Check out this interesting TED talk by Chimamanda Adichie. Her message is so right on: Our perceptions of others usually arise from a “single story”.
I am keenly aware that the single story can limit needlessly people’s understanding of a person or thing.
I have a hearing loss so profound that it takes the roar of a jet engine to bring any meaningful semblance of sound to my brain (when I am not wearing my cochlear implant, of course). And even then, I may not hear anything.
The way people perceive me often comes from several different single stories (and that would take several blog posts to talk about them all!):
- All deaf people know sign language.
- I must be “Deaf”. The capitalization of the word indicates that people think I am part of a culture that uses American Sign Language (ASL).
- It is important to talk louder or over-articulate to a deaf person.
- Hearing aids or cochlear implants restore hearing to a deaf person.
Even though none of these stories are true for me, Chimananda explains it perfectly: they are examples of how to “show people as only one thing over and over again and that is what they become.”
Like Chimamanda, I sometimes feel that slight irritation when someone treats me in a certain way according to their single story of deafness. And my reactions to it depend on my mood that day. If I encounter that single story, I either brush it off, explain the truth using a little humor (most of the time), or get frustrated and say something I later regret (rarely).
Like Chimamanda, I am guilty of treating others according to MY own single story of them. Her words have made me more aware of my judgments and I realize I must find out what their story really is instead of quickly jumping to conclusions.
That reminds me of an excellent book I read not too long ago called “Difficult Conversations” by Douglas Stone, Bruce Patton, and Sheila Heen. The book cleverly shows the reader that we all have a story that we bring to a conflict with someone else and in order to resolve this conflict (possibly through a difficult conversation), it is important to make an attempt to understand the other person’s story and to recognize you bring your own assumptions about that person’s story.
If someone talks just a little too loudly, thinking it will help me, (and it really doesn’t usually, except maybe in a noisy environment), and I want to give this person a reality check, I must first consider their own story- where did they get this information and what is the FULL story? Could it be from the media or could it be simple ignorance? But then again, I have to factor in how much time and energy I have to understand or “correct” that misperception.

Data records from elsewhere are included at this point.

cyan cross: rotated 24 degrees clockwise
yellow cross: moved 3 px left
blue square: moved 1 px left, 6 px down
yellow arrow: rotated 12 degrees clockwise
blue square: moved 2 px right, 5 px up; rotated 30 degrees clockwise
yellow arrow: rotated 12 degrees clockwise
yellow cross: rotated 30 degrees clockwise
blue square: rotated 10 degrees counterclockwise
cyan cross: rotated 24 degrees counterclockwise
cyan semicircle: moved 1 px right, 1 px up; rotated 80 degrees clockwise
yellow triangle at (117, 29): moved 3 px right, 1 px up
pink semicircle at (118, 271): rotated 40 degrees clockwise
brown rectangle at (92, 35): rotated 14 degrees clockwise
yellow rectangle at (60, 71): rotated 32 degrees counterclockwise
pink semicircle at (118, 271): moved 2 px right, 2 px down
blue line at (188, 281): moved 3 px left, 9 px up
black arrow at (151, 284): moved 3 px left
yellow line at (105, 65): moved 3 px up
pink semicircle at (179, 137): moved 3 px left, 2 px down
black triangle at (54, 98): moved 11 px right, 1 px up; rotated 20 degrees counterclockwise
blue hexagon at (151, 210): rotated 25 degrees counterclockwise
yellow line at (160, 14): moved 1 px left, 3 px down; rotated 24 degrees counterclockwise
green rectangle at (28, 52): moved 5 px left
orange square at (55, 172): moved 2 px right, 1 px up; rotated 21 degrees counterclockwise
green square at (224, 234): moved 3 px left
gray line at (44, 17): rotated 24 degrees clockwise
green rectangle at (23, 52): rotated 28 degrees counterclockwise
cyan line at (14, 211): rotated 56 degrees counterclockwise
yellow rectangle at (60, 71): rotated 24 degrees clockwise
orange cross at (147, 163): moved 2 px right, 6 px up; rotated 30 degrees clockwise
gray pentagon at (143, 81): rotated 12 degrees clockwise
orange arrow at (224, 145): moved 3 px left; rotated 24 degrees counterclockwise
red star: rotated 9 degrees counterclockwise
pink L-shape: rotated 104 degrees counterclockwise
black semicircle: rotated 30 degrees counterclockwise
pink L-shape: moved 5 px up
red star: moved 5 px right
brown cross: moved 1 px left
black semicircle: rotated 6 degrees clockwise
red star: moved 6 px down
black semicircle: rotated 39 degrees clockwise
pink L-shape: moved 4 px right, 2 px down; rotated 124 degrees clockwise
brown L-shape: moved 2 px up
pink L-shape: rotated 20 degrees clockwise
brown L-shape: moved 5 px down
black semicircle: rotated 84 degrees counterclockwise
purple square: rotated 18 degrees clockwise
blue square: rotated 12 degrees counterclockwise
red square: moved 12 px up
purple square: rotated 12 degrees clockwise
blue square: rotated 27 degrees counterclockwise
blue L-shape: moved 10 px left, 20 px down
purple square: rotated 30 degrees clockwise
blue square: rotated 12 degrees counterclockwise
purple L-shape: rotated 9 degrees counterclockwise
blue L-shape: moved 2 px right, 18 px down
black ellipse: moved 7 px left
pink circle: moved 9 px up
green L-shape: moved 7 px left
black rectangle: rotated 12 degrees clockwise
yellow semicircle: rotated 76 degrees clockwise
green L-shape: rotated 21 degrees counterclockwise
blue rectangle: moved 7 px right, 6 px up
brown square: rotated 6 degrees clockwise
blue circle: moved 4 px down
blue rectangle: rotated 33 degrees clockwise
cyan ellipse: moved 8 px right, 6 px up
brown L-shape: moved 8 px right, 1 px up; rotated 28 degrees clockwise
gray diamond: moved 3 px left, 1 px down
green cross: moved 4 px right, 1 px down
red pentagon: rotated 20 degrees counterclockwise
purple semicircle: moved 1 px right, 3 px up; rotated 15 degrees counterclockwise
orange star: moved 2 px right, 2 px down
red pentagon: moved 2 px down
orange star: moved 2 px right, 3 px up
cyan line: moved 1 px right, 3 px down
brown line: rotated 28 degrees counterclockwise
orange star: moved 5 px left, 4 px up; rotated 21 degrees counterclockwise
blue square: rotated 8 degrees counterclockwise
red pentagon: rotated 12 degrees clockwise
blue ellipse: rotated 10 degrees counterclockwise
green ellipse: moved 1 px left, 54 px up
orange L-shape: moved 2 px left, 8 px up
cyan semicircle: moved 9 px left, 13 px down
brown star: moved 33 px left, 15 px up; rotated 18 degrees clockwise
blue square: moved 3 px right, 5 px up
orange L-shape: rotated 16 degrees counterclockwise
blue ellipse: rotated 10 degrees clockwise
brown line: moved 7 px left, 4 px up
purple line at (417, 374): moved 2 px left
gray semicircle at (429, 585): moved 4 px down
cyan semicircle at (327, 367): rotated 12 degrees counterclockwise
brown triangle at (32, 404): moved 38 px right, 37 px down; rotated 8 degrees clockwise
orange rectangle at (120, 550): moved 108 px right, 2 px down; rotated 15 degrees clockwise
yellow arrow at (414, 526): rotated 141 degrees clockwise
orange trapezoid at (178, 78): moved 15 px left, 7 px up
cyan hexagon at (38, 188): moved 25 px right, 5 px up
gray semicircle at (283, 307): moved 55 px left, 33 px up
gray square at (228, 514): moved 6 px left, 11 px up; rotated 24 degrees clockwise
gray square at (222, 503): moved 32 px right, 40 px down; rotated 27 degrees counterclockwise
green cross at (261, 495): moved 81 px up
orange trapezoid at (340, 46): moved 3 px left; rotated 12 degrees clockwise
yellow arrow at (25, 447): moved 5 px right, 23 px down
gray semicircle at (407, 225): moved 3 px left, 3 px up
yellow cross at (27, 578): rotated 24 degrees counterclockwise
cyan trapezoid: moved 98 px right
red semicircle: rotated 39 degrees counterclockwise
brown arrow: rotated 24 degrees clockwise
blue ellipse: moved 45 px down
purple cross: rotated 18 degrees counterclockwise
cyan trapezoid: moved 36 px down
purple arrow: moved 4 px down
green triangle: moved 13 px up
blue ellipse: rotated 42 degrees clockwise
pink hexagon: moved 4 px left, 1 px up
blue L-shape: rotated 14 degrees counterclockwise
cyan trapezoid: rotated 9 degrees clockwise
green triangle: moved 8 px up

This quote from Chimamanda’s talk resonated deeply with me — you could replace the key words roommate – Africa – catastrophe with colleague/neighbor/daughter’s friend – deaf person/person with hearing loss – disability in that quote and it could describe me:
“My roommate felt sorry for me before she even met me. Her default position toward me as an African was a kind of patronizing, well-meaning pity. My roommate had a single story of Africa: a single story of catastrophe. In this single story there was no possibility of Africans being similar to her in any way, no possibility of feelings more complex than pity, no possibility of a connection as human equals.”